Ее соплеменники, приняв православие, нередко норовили откреститься от прошлого, очиститься от собственной скверны, порывались поскорей раствориться в российской среде. Даже говорить выучивались по–русски почище иного природного русака. А потом напоказ выставляли свою акающую московскую, беглую питерскую или новгородскую речь, с высоты ее презирая местечковый картавый гвалт вчерашней родни. Она знала сколько хочешь таких господ, но ее саму та же гордость оберегала от этаких превращений, Бог свидетель. Хотя имя… имя, данное родителями, подобно многим новообращенным, сменила – ни Матильдою, ни тем более Ивановной до крестин не была, и вообще предпочла бы о материи сей позабыть, да вот только материяо себе напоминала без спросу. А в особенности с той поры, как сделалась Витте… Всеми этими дурно пахнущими прокламациями напоминала, всеми этими статейками в грязных листках, да и просто гадкими намеками из‑под руки. Верно: гордость, как панцирем, защищала ее, гнусности отскакивали, почти не оставляя царапин. Вот Сергею Юльевичу, ему каково?! Ему кололи глаза, его, как кнутом, исхлестывали женой до рубцов. Он, конечно, держал себя по–мужски, не подавал виду, как ему больно, но от нее‑то эту боль не удавалось скрывать… И тогда она корила, угрызала, казнила себя, что ломает, что пакостит ему жизнь… Он ее как мог по–своему утешал, объясняя с терпением ангельским, домашний учитель, что сокрыто за такими нападками, теперь это хорошо понял, что – и кто, у кого какая корысть и кому удается из гнусностей извлечь политически прибыль.

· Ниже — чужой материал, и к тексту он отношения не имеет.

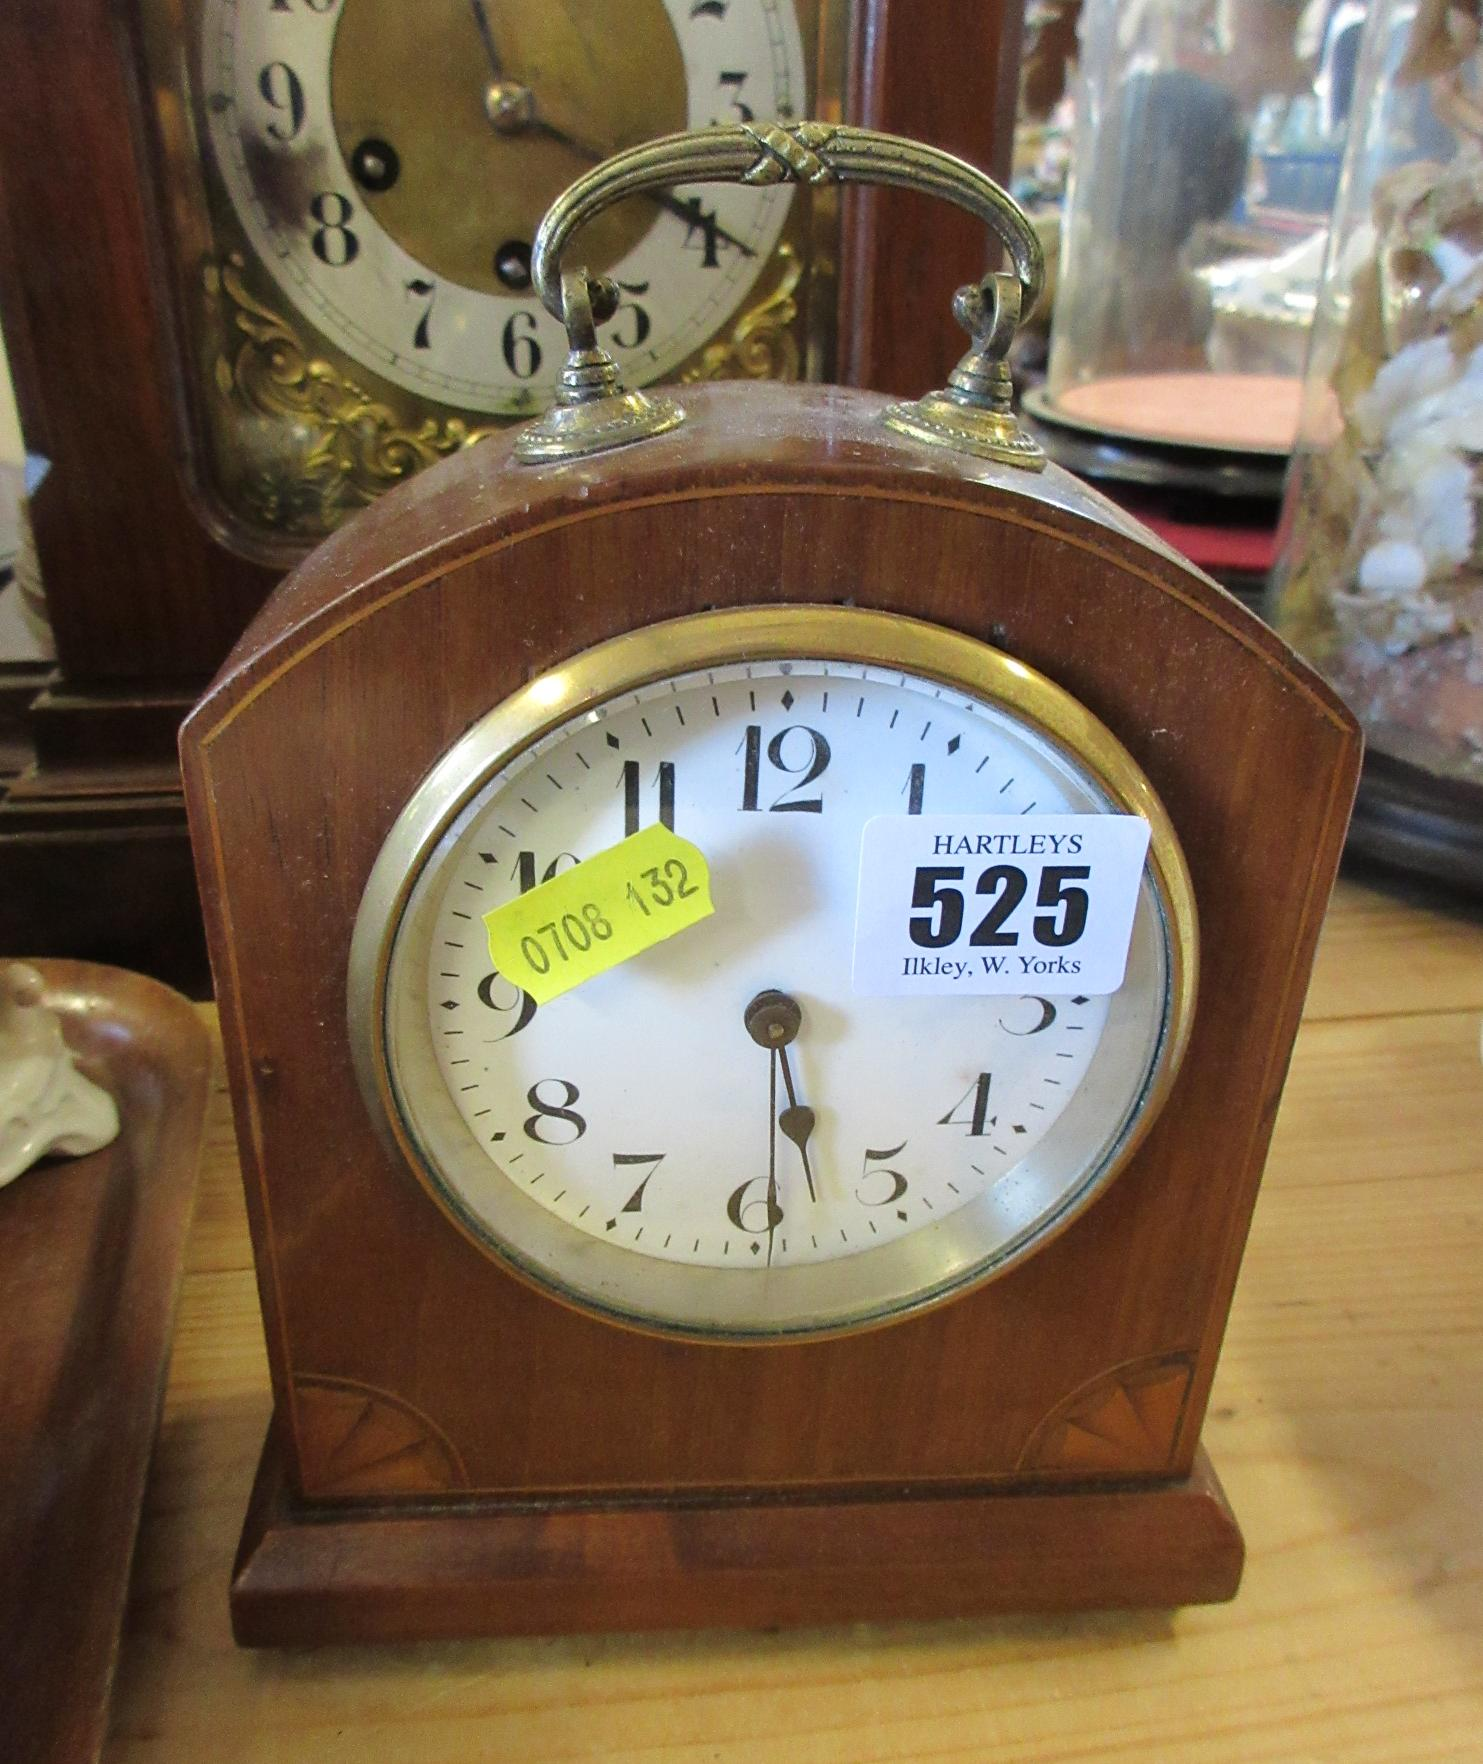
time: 11:28
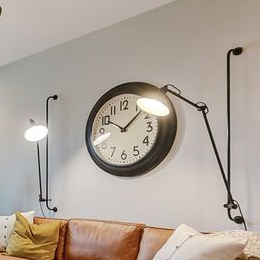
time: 10:07
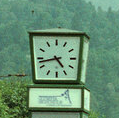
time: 4:42
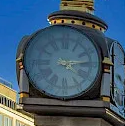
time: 4:13
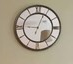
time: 9:04
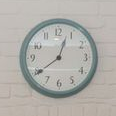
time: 12:39
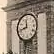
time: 11:42
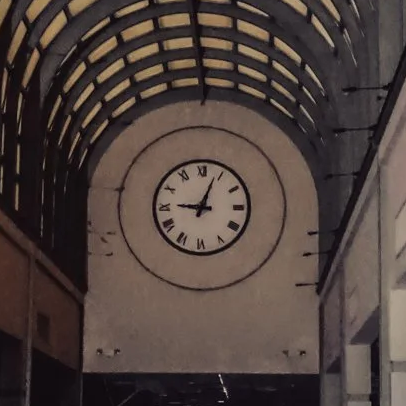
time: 9:03
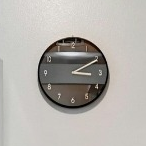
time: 3:10
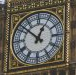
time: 12:52
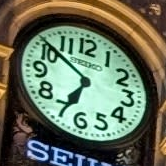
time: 6:51
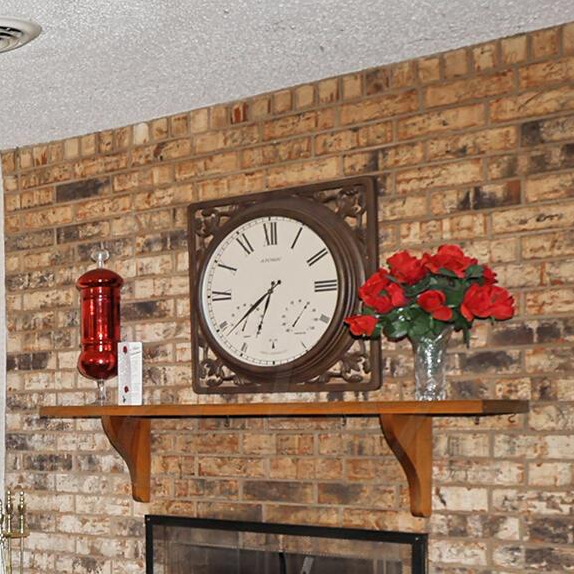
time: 6:38
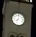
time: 7:32
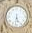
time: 5:31
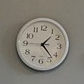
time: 1:22
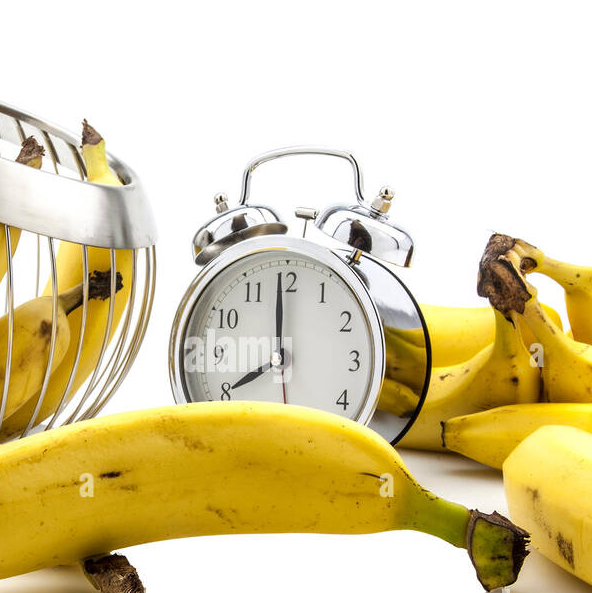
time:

– Вообще же на эту кухню, Матильдочка, я тебе заказываю дорогу, там, поверь, отвратительный запах!..

…Небольшую гравюру с картины художника Джорджоне «Юдифь», застекленную, в рамке, графиня Матильда Ивановна все же повесила у себя в будуаре.

– Если бы я умел рисовать… – устраиваясь в кресле напротив гравюры и разглядывая ее, мечтательно сказал Сергей Юльевич, – то, пожалуй, приделал бы голове под ногой у Юдифи, угадай, Матильдочка, что? Ты права, как всегда: свою бороду и этот свой вздернутый нос, что ты скажешь?

Боже праведный, как любила она его в тот момент, вся, до кончиков пальцев, до просветляющих навернувшихся слез…

Спору нет, когда, миротворец портсмутский, спускался с борта «Кайзера Вильгельма Второго» под торжественные аккорды «Боже, царя храни», он был величественнее несравненно и достоин обожания, должно быть, но душою ближе она не ощущала его еще никогда…

– …Впрочем, может, Матильдочка, пригласим умелого карикатурщика с этой целью?